## Work required
Search the entries for the word "provided" and pull out each line that has it.

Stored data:
***
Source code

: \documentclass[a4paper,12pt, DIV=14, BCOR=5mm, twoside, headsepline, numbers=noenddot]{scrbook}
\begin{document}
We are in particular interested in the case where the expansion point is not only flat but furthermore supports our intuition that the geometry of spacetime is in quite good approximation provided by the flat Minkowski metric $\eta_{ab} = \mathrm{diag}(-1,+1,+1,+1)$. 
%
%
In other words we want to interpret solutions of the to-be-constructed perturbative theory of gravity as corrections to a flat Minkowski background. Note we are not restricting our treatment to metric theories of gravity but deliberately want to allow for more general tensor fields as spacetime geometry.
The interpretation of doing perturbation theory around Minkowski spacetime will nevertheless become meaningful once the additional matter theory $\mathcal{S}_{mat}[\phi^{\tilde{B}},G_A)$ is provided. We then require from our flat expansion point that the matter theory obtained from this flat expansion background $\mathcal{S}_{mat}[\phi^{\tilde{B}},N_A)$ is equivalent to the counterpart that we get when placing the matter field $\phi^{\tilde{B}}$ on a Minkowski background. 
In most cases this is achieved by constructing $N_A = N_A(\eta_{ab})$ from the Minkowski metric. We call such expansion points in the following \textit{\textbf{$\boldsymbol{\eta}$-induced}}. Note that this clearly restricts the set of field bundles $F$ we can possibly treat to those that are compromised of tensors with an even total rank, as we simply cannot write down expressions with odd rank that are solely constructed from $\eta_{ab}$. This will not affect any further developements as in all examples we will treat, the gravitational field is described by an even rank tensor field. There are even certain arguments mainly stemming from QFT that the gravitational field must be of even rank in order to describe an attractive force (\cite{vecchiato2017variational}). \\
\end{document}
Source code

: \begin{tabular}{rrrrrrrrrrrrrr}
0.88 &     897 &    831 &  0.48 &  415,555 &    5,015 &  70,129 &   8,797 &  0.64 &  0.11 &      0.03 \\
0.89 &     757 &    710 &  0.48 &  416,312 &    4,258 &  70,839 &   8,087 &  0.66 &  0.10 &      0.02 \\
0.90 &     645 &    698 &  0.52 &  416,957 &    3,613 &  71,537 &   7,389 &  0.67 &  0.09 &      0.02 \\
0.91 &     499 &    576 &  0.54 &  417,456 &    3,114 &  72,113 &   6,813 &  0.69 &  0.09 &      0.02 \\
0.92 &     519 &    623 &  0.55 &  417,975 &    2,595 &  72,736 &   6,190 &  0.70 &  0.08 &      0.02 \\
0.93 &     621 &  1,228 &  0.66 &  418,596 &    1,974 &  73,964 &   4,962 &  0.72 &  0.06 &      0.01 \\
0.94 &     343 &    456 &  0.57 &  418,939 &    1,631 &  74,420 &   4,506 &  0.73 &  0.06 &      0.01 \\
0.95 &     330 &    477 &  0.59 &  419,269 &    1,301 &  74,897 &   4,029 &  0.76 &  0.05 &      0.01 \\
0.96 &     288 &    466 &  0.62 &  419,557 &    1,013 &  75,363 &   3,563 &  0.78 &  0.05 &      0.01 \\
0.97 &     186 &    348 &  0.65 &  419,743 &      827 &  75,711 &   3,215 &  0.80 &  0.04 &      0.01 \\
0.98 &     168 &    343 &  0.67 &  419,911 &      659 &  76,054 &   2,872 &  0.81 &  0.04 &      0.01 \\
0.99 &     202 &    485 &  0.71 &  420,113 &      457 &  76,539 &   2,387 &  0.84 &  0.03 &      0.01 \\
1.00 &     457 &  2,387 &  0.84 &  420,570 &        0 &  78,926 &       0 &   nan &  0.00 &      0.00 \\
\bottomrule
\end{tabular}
***
## Finished exercise
We are in particular interested in the case where the expansion point is not only flat but furthermore supports our intuition that the geometry of spacetime is in quite good approximation provided by the flat Minkowski metric $\eta_{ab} = \mathrm{diag}(-1,+1,+1,+1)$. 
The interpretation of doing perturbation theory around Minkowski spacetime will nevertheless become meaningful once the additional matter theory $\mathcal{S}_{mat}[\phi^{\tilde{B}},G_A)$ is provided. We then require from our flat expansion point that the matter theory obtained from this flat expansion background $\mathcal{S}_{mat}[\phi^{\tilde{B}},N_A)$ is equivalent to the counterpart that we get when placing the matter field $\phi^{\tilde{B}}$ on a Minkowski background. 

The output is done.